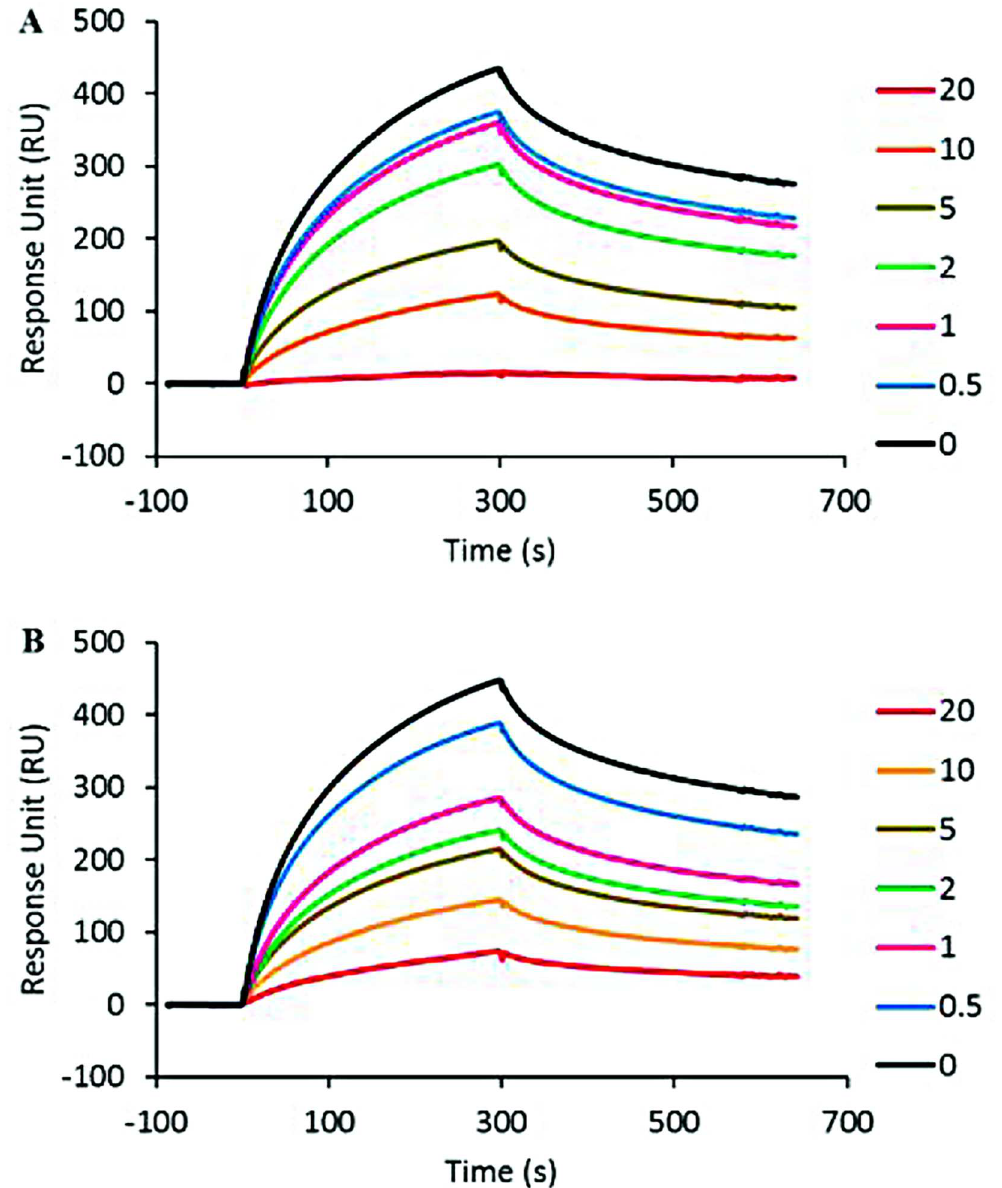
Fig 3. IND02 and IND02-trimer inhibition of gp120 binding to immobilized HS. HIV-1 gp120 (MN) was injected over the immobilized HS surface at 10 μ l/min in the presence or absence of IND02 (A) or IND02-trimer (B) at the indicatedconcentrations (in μ M). The specific bindingresponsesin resonance unit (RU) was recorded as a function of time (s), and after each injectionthe surface was regenerated by a short pulse of 0.05% SDS and 2M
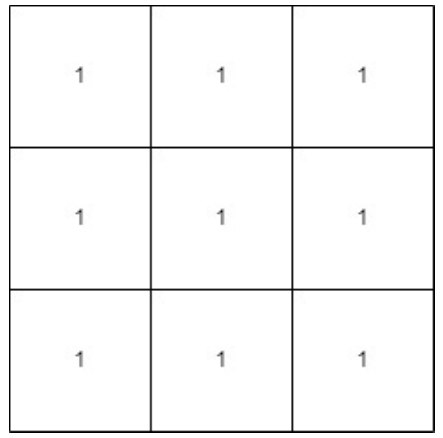
Figure 5. Visualization of 3 × 3 rectangle shape structuring element.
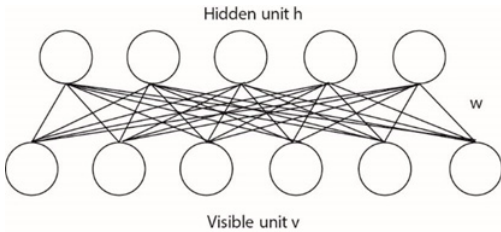
Figure 1. Schematic illustration of a restricted Boltzmann machine (RBM).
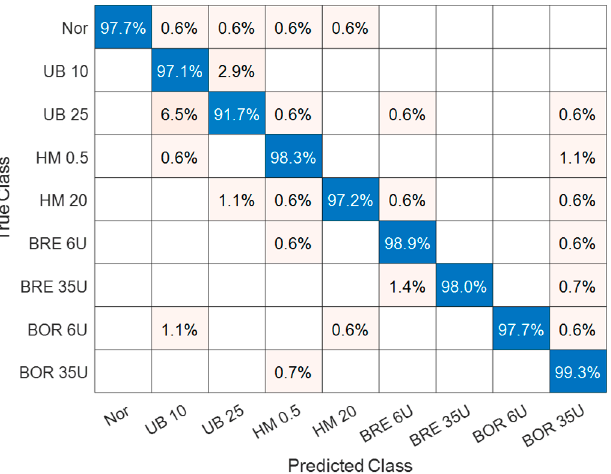
Figure 20. Test confusion matrix of SVM on features automatically extracted by the pretrained deep learning model from the data of the MFS kit.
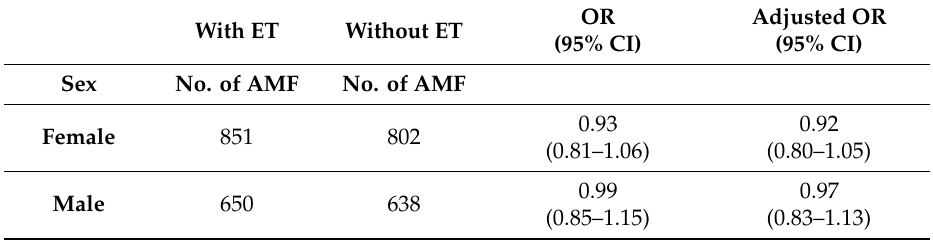
Table 4. Odds ratio for sex of those with a diagnosis of essential tremor with an amalgam filling. With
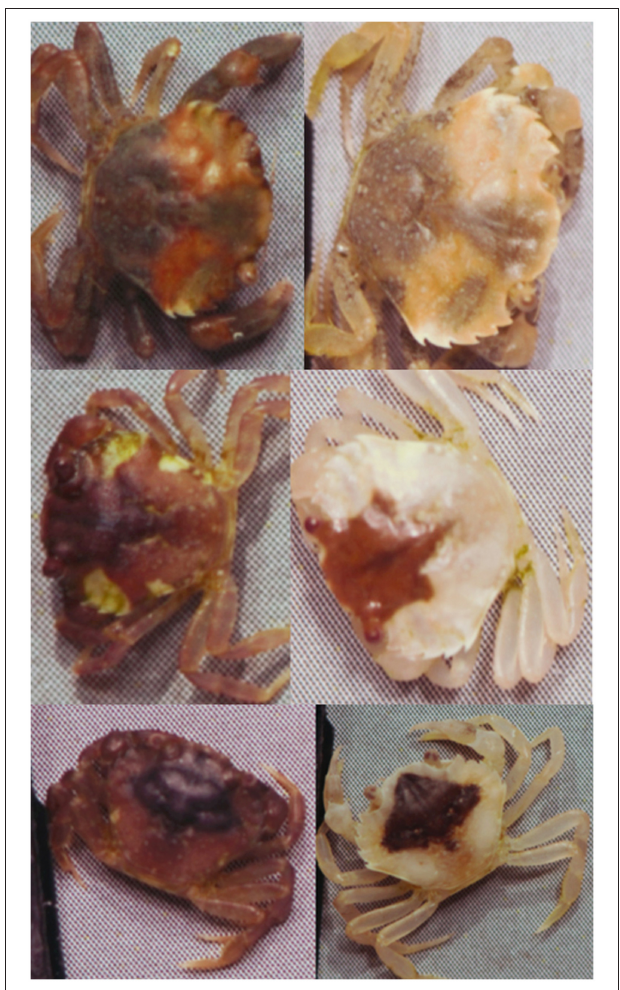
FIGURE 2 | Shore crabs ( Carcinus maenas ) kept on a heterogeneous light yellow sandy background can seemingly undergo considerable change in color and pattern as they molt (left = before molting, right =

========

- **Exercise brief**:
In the listing above, transcribe exactly the lines from the line containing "Table 4. Odds" through the last one, both included, but not the pictures.

- **Task response**:
Table 4. Odds ratio for sex of those with a diagnosis of essential tremor with an amalgam filling. With
FIGURE 2 | Shore crabs ( Carcinus maenas ) kept on a heterogeneous light yellow sandy background can seemingly undergo considerable change in color and pattern as they molt (left = before molting, right =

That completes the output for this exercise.